▶ _WHAT IS BEING ASKED_
Give back the excerpt about Thompson's time in Madagascar word for word, with nothing changed.

─── EXCERPT ───

Thompson’s commitment to connecting with people ran into some challenges when she first arrived in Madagascar and faced some culture shock.
“It’s very difficult to navigate your identity as a white person trying to fit in,” Thompson said. “It was confusing and frustrating trying to fit into a new culture. It was challenging to balance relating to my team — who are also my peers — while being a figure of authority. If you go in there and act like you know everything, you’re not going to be included in part of the community. I realized it was going to be difficult, but I decided I wanted to learn the manners, dialect and culture. I had to start like a baby and be humble enough to learn everything”
Thompson eventually gained acceptance to the point where she was invited to the wedding of one her teammates.
“I received a thank-you gift after going to the wedding,” Thompson said. “My new ‘sister-in-law’s’ parents gave me a chicken, a real live chicken, and I named it Britney Spears because they absolutely love Britney Spears. Her pictures are everywhere!”
With the research she completed in Madagascar, Thompson said her short-term goal is to finish her honors thesis.
“I want to finish my thesis and finish it well,” she said. “My thesis is my identity as a student — my identity that I’ve gone into the field, conducted my own research and designed my own experiments. Long-term, I would love to get my doctorate in anthropology. I would also love to become a college professor and have my own field site that does both research and community development employing local people as guides, educating families and providing health care. My team jokingly called me ‘Momma.’ They said they believed in my dreams of having my own field site and hoped to work with me there one day.”
“I think she’s going to be very successful,” said Paula Hesse, senior lecturer of Jewish studies and classics and ancient Mediterranean studies whose late husband launched Thompson on her research travels. “I imagine her at a research institution or university. She’s going to be doing something she really enjoys. I think it’s wonderful if you can be that interested and always amazed at what you’re doing.”
Thompson is excited about what the future holds.
“I have a lot of faith going forward,” Thompson said. “Because of Schreyer my value and efforts are going noticed, and that doesn’t happen everywhere. I am a very proud student of all the opportunities this has given me. I’m going to by very excited to wear the Schreyer medal (at commencement).”

─── EXCERPTED RECORDS ───

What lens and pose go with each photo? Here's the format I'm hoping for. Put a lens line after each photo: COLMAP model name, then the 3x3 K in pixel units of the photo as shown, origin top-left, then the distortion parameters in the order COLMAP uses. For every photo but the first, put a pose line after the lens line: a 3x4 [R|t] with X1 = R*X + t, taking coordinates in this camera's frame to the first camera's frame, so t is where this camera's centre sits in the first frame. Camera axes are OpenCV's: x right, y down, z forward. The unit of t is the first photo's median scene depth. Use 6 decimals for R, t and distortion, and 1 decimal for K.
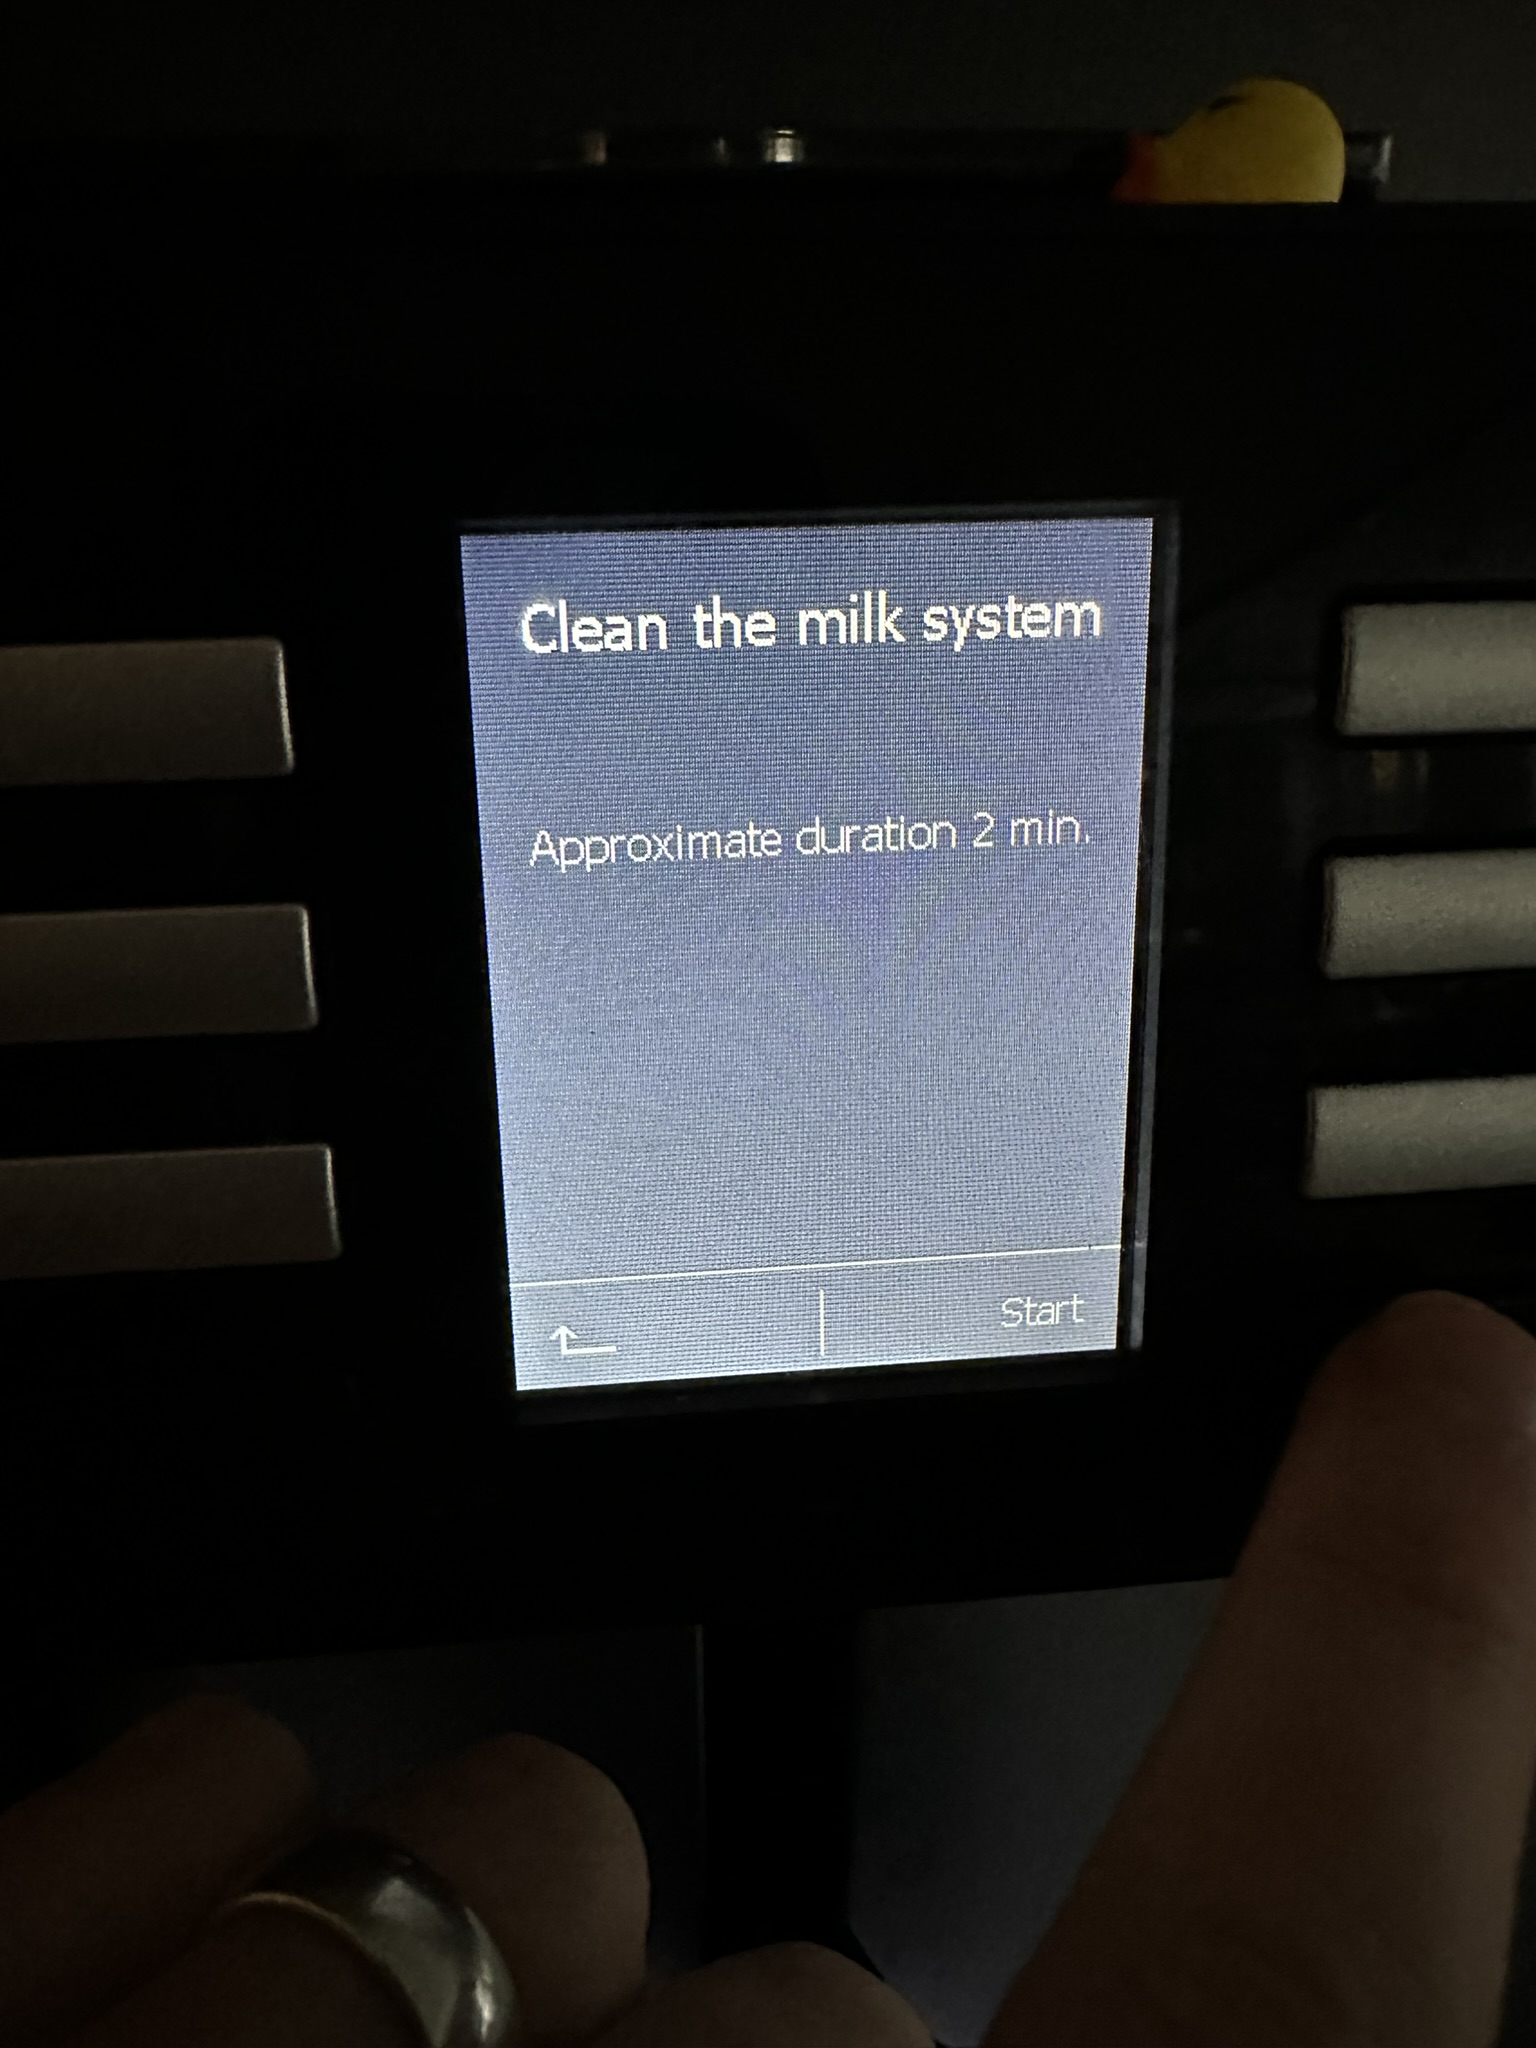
lens RADIAL K [[1467.1, 0, 696.2], [0, 1467.1, 971.8], [0, 0, 1]] dist [-0.005868, -0.001590]
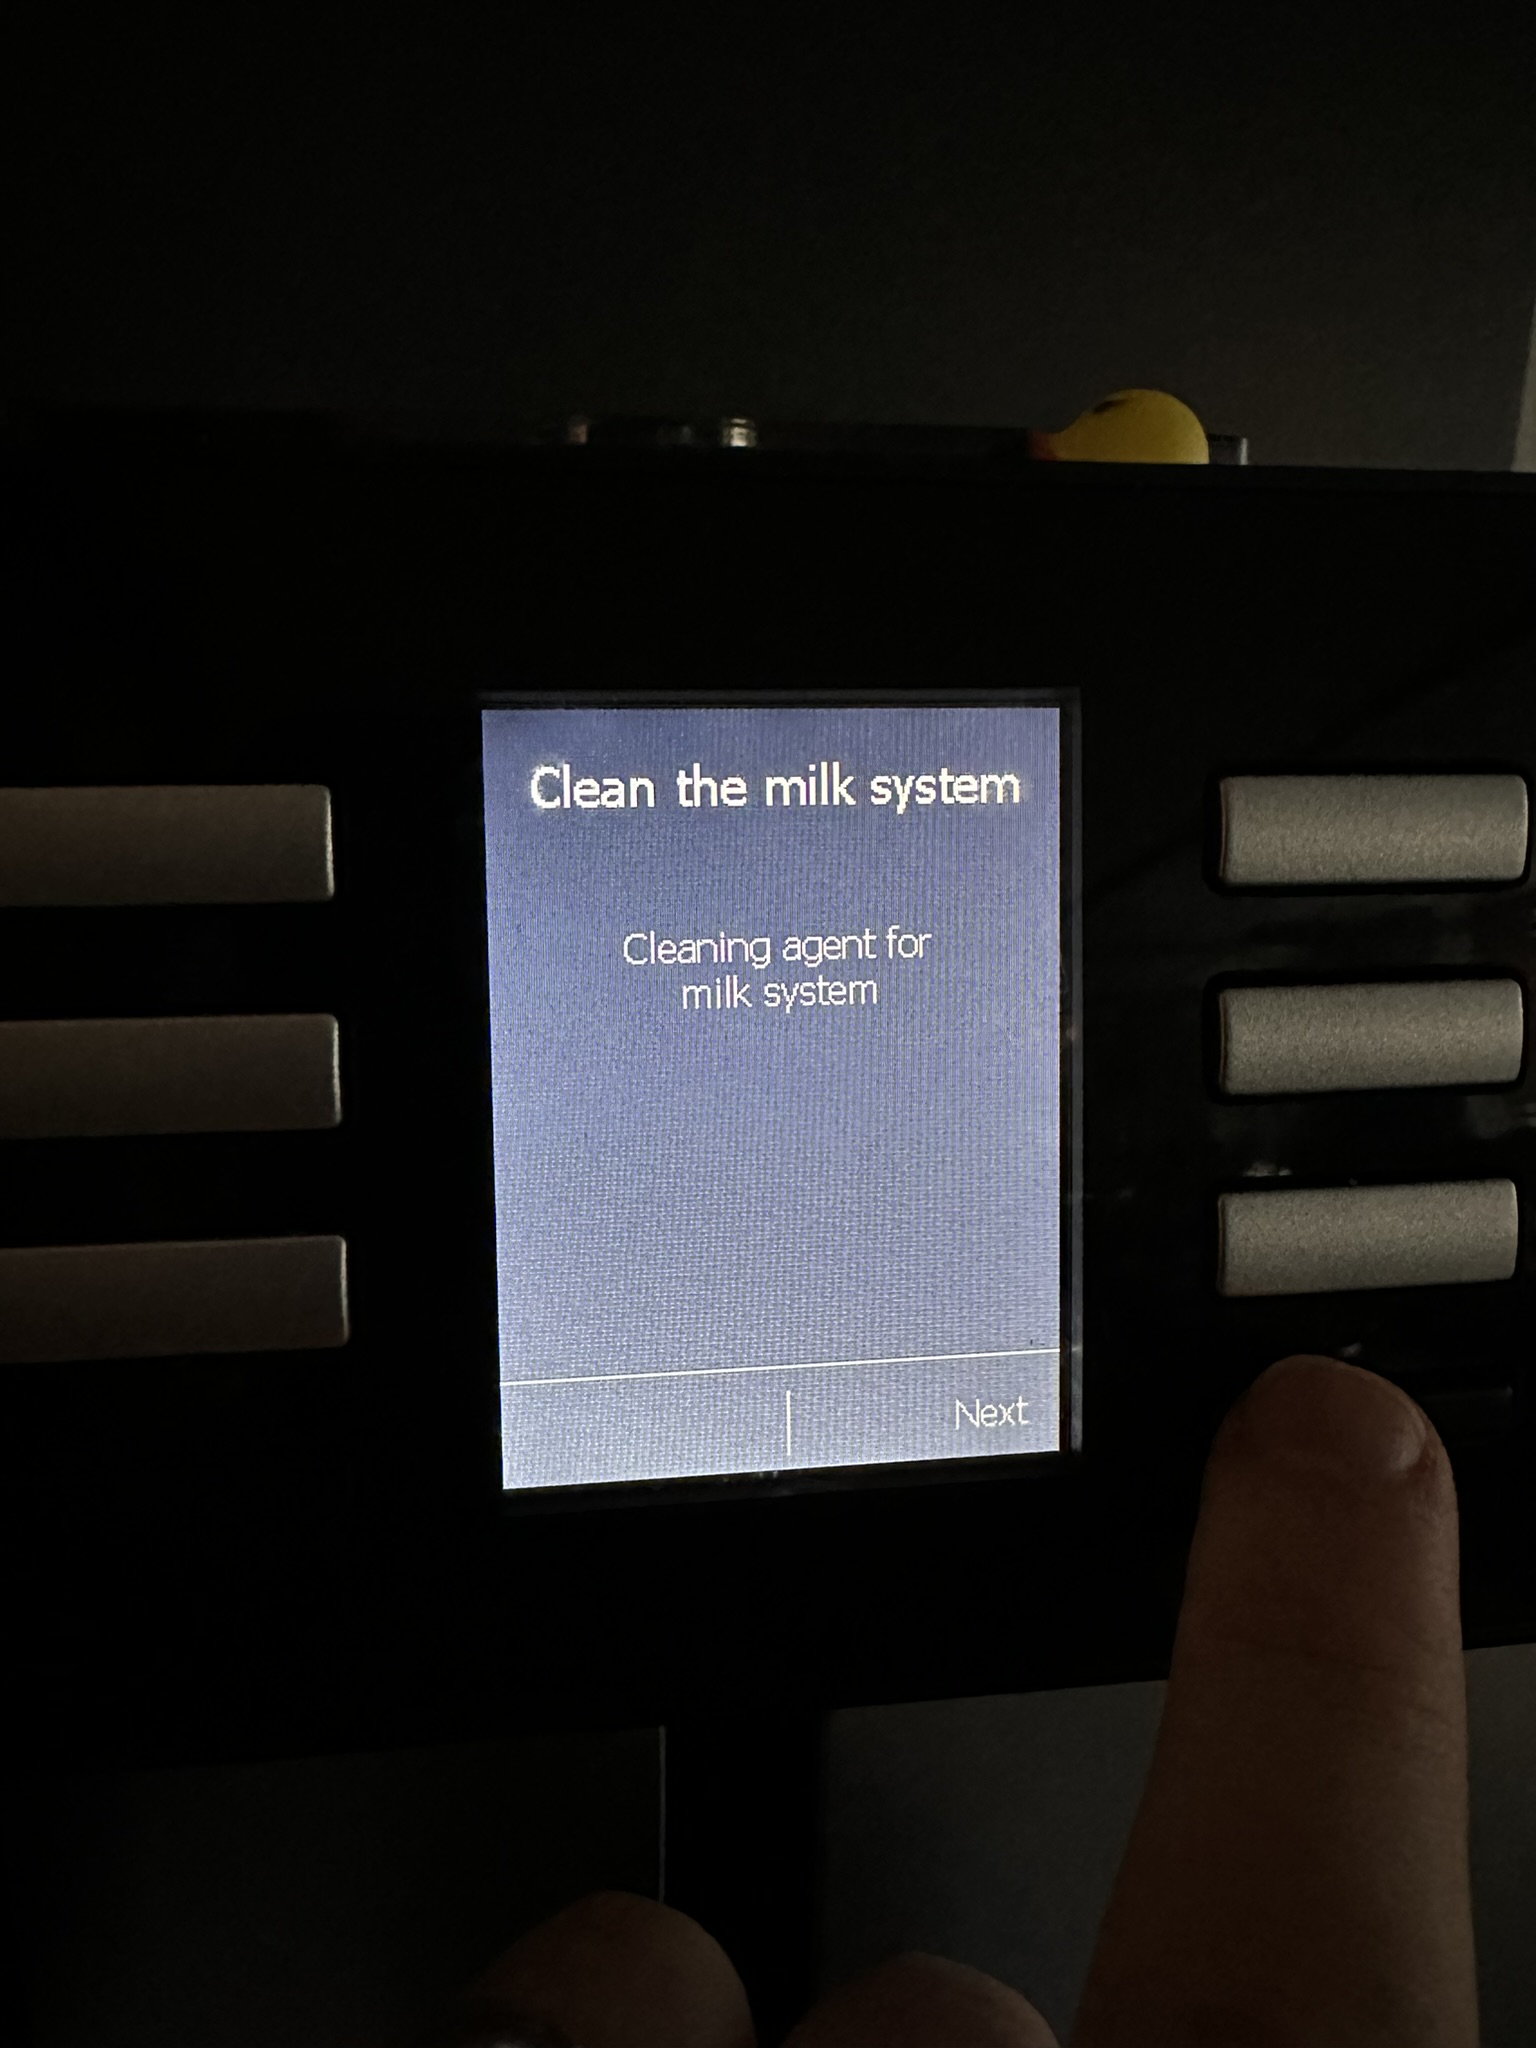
lens RADIAL K [[1467.1, 0, 696.2], [0, 1467.1, 971.8], [0, 0, 1]] dist [-0.005868, -0.001590]
pose [[0.999038, 0.008789, 0.042962, -0.035221], [-0.001065, 0.984285, -0.176584, 0.115467], [-0.043839, 0.176368, 0.983348, -0.130034]]
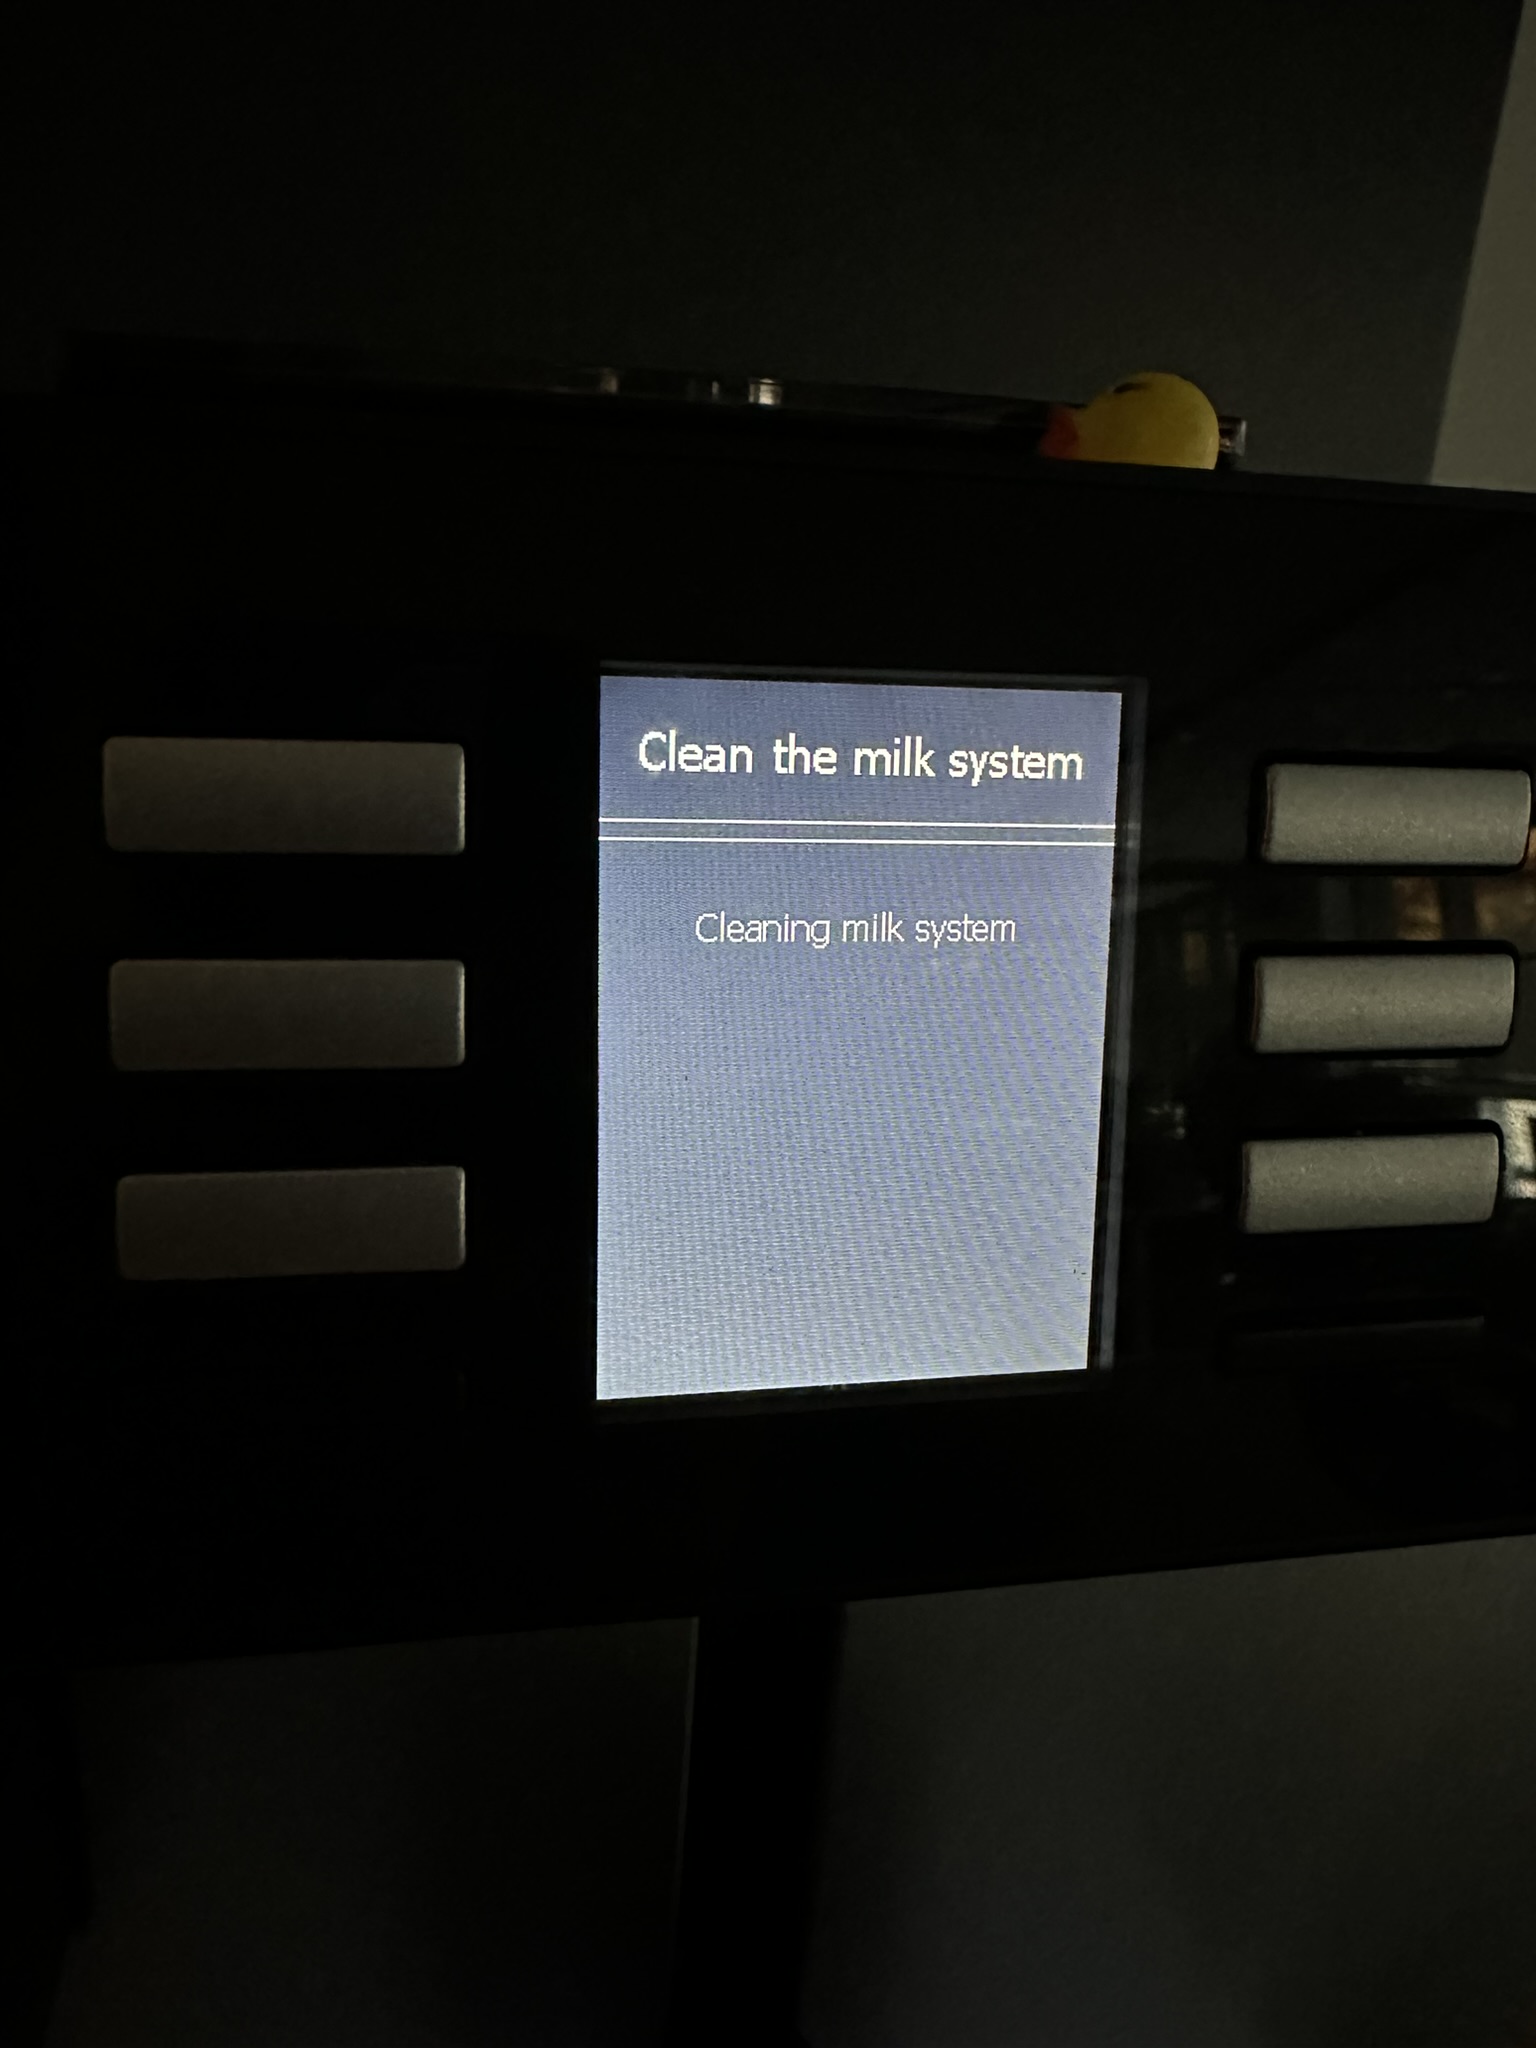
lens RADIAL K [[1467.1, 0, 696.2], [0, 1467.1, 971.8], [0, 0, 1]] dist [-0.005868, -0.001590]
pose [[0.992967, 0.032628, 0.113803, -0.202168], [-0.018045, 0.991752, -0.126897, 0.107379], [-0.117004, 0.123952, 0.985366, -0.206296]]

───

▶ _PROBLEM SOLUTION_
Thompson’s commitment to connecting with people ran into some challenges when she first arrived in Madagascar and faced some culture shock.
“It’s very difficult to navigate your identity as a white person trying to fit in,” Thompson said. “It was confusing and frustrating trying to fit into a new culture. It was challenging to balance relating to my team — who are also my peers — while being a figure of authority. If you go in there and act like you know everything, you’re not going to be included in part of the community. I realized it was going to be difficult, but I decided I wanted to learn the manners, dialect and culture. I had to start like a baby and be humble enough to learn everything”
Thompson eventually gained acceptance to the point where she was invited to the wedding of one her teammates.
“I received a thank-you gift after going to the wedding,” Thompson said. “My new ‘sister-in-law’s’ parents gave me a chicken, a real live chicken, and I named it Britney Spears because they absolutely love Britney Spears. Her pictures are everywhere!”
With the research she completed in Madagascar, Thompson said her short-term goal is to finish her honors thesis.
“I want to finish my thesis and finish it well,” she said. “My thesis is my identity as a student — my identity that I’ve gone into the field, conducted my own research and designed my own experiments. Long-term, I would love to get my doctorate in anthropology. I would also love to become a college professor and have my own field site that does both research and community development employing local people as guides, educating families and providing health care. My team jokingly called me ‘Momma.’ They said they believed in my dreams of having my own field site and hoped to work with me there one day.”
“I think she’s going to be very successful,” said Paula Hesse, senior lecturer of Jewish studies and classics and ancient Mediterranean studies whose late husband launched Thompson on her research travels. “I imagine her at a research institution or university. She’s going to be doing something she really enjoys. I think it’s wonderful if you can be that interested and always amazed at what you’re doing.”
Thompson is excited about what the future holds.
“I have a lot of faith going forward,” Thompson said. “Because of Schreyer my value and efforts are going noticed, and that doesn’t happen everywhere. I am a very proud student of all the opportunities this has given me. I’m going to by very excited to wear the Schreyer medal (at commencement).”